= Night of the Bottle Fight =

1831 brawl in Brazil

The Night of the Bottle Fight was an incident in the Empire of Brazil in 1831 between Portuguese supporters of the Emperor Dom Pedro I and Brazilians who opposed him. It was one of the events leading to Dom Pedro's abdication in April 1831.

== History ==
The Night of the Bottle Fight involved a riot that occurred in opposition to Pedro I (then emperor of Brazil). In 1830, prior to the Night of the Bottle Fight, Líbero Badaró, a liberal journalist, was assassinated in São Paulo for denouncing Pedro I's policies. The perpetrators were allied with the emperor's politicians. The assassination unleashed a wave of protests against Pedro I's government.

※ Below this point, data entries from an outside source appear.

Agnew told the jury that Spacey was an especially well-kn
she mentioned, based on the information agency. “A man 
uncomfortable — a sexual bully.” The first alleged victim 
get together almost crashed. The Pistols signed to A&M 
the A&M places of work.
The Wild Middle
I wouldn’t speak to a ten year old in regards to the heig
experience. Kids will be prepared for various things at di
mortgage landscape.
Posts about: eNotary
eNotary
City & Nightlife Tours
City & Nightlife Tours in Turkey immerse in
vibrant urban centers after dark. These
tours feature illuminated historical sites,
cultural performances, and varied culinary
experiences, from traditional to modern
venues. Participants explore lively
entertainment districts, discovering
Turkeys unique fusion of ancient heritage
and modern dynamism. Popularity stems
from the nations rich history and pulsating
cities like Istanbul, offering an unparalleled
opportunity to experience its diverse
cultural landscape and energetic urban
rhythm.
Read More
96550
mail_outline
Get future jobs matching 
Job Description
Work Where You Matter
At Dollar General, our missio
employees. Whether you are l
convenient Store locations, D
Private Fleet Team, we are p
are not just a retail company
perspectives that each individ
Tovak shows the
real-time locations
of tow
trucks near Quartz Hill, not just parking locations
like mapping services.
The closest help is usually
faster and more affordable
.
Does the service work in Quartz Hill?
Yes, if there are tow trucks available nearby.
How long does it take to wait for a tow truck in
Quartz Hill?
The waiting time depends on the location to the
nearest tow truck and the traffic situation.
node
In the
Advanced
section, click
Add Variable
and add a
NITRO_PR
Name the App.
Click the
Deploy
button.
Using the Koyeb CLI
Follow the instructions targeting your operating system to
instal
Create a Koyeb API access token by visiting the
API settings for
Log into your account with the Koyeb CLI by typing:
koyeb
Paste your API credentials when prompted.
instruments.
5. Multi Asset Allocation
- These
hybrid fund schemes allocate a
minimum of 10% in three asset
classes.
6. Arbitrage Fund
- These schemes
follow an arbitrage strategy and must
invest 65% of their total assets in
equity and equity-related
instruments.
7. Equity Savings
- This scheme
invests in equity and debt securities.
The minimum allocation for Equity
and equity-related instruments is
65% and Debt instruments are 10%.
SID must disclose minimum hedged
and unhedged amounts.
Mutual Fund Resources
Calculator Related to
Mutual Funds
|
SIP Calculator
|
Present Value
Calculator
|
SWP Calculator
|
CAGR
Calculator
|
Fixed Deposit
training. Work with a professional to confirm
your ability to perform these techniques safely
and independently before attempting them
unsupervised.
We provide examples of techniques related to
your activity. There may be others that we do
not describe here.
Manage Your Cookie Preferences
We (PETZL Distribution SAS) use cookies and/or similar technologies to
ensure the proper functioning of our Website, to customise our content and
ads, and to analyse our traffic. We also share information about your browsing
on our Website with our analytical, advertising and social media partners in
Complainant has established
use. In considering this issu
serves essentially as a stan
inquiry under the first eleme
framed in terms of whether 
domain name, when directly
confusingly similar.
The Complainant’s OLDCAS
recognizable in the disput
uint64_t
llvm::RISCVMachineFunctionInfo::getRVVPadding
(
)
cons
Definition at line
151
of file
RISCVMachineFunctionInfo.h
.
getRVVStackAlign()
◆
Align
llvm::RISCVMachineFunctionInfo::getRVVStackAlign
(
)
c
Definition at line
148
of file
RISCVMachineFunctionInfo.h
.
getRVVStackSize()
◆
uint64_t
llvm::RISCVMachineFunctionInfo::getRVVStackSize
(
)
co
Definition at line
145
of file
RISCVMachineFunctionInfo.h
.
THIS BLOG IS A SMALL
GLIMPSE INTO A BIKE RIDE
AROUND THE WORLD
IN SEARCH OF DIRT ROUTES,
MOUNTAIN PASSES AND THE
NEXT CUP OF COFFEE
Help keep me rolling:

Opposition continued in March 1831, when Pedro I travelled to Minas Gerais and was received with hostility by the locals. The conflict reached its climax on the night of March 13, when, during a party for the emperor's reception organized by his Portuguese supporters, Brazilians attacked with stones and bottles. This involved a dispute between allies from the Portuguese party that favored the emperor, and liberals from the Brazilian party who opposed him. This episode played an important role in the political crisis that resulted in the abdication of Dom Pedro I on 7 April 1831.